In both the courtroom and viewing on a screen, I was struck by the appearance of Manning himself. He was so small, so not in the spotlight. He didn't look back at the public (I was told by frequent attendees that he used to but didn't anymore). Sometimes he chewed on a pen or took notes. He did not slouch. His expression was neither positive nor negative, but simply attentive. Watching Manning I thought about the definition of the word "cipher." It has a few:

  • one that has no weight, worth, or influence : nonentity
  • a method of transforming a text in order to conceal its meaning
  • a message in code

In becoming a soldier, Manning had become a cipher in the first sense: one who was supposed to simply follow orders, operate within a structure, do his job. The trial itself acts as a cipher in the second sense, a way of understanding his acts of resistance to that structure. It takes a media maelstrom and transforms it into a debate over how information "aids the enemy." It takes the raw brutality of "Collateral Murder" and transforms it into questions of what constitutes "information" in a "database." It takes things that are beyond words and and seeks to find words for them, because words mean things, and the UCMJ's choice of words for Manning's actions will, in theory, lead to words for the complicated, far-flung consequences of his actions, words for the past three years, words for what may or may not be extraordinary times.

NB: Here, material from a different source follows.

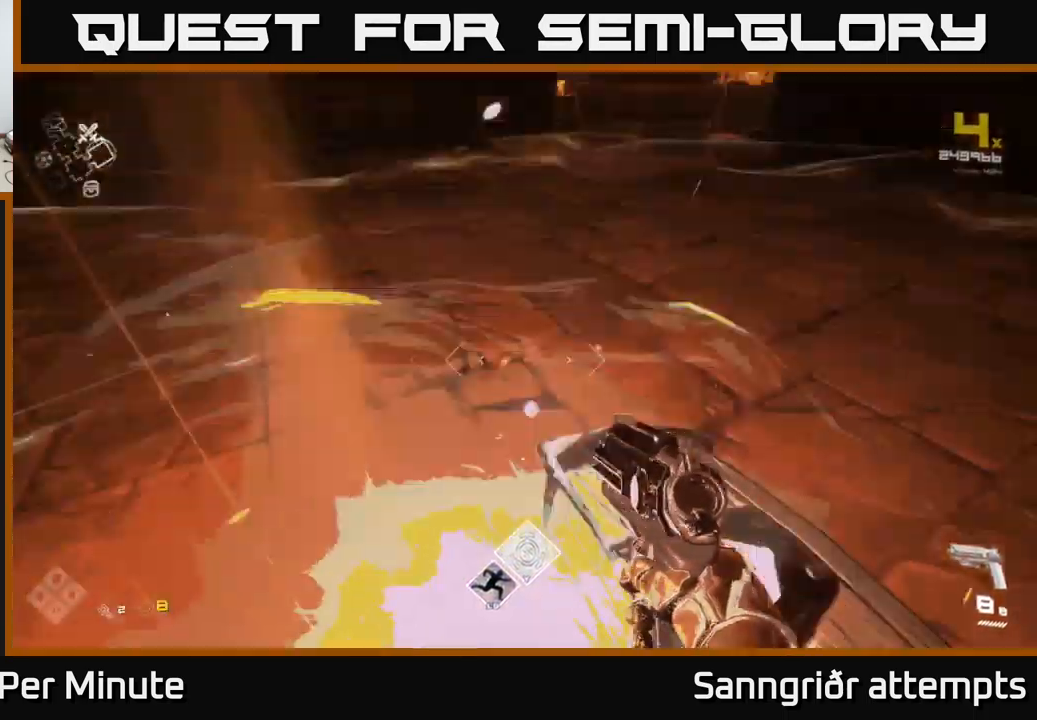
{"buttons": [], "left_stick": "up", "right_stick": "left", "events": [[117, "left_stick", "down-right"], [200, "left_stick", "down-left"], [367, "left_stick", "up-left"], [450, "left_stick", "up"]]}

We left early, because Aaron wanted to and Aaron was driving, and it seemed as though things would be wrapping up for the day anyway. We were exhausted. As if working our way backwards from the trial, we listened to a podcast of a 2011 Frontline episode about Wikileaks. We talked about other things.

I went to Fort Meade to better understand Manning's story and case; I left understanding that the trial was, in fact, why his case is so difficult to comprehend. Words mean things. Words don't exist in a vacuum. But Fort Meade is a vacuum, a cheap-looking courtroom in a Late-Century Flat American building in a Late-Century Flat American landscape. It is a sanitized space, ostensibly so in order to remain fair but in practice as a way to legitimize institutions of power that are crumbling, fast.

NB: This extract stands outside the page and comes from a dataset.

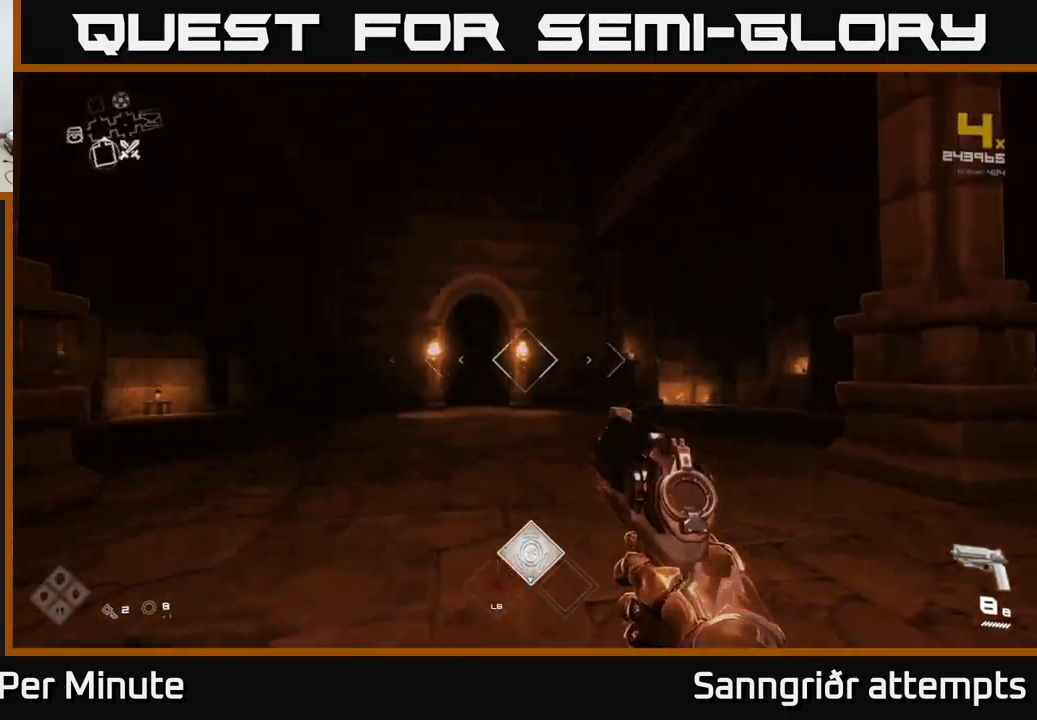
{"buttons": ["L1"], "left_stick": "up-right", "right_stick": "center", "events": [[17, "L1", "down"], [134, "right_stick", "center"], [317, "left_stick", "up-right"], [317, "right_stick", "down"], [451, "right_stick", "center"]]}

Closing statements in the Manning trial were set to take place the following week. I wanted to go back, but I wasn't sure what for. Perhaps in the closing statements there would be something like closure, or an understanding that, in fact, there will never be closure on the events that have unfolded since Bradley Manning shared documents with Wikileaks. There will be a verdict pronounced in a cheap-looking courtroom, in front of some people in the room, and in front of some people watching it on large flatscreen TVs in trailers. The verdict will apply to some closely defined conventions of what is "aiding the enemy", what is "exceeding authorized use", and what is a "journalistic organization." The verdict will be translated by reporters. It will be tweeted. It will be debated endlessly until something else happens, and we refocus our attentions.

The verdict will be words, because words mean things. The verdict is a cipher, in both senses of the word. It can be both meanings of the word. Words mean things, and they can mean multiple things. They can change. They only mean things if we agree on what they mean, and in this respect words are, despite being of our own making, beyond our control.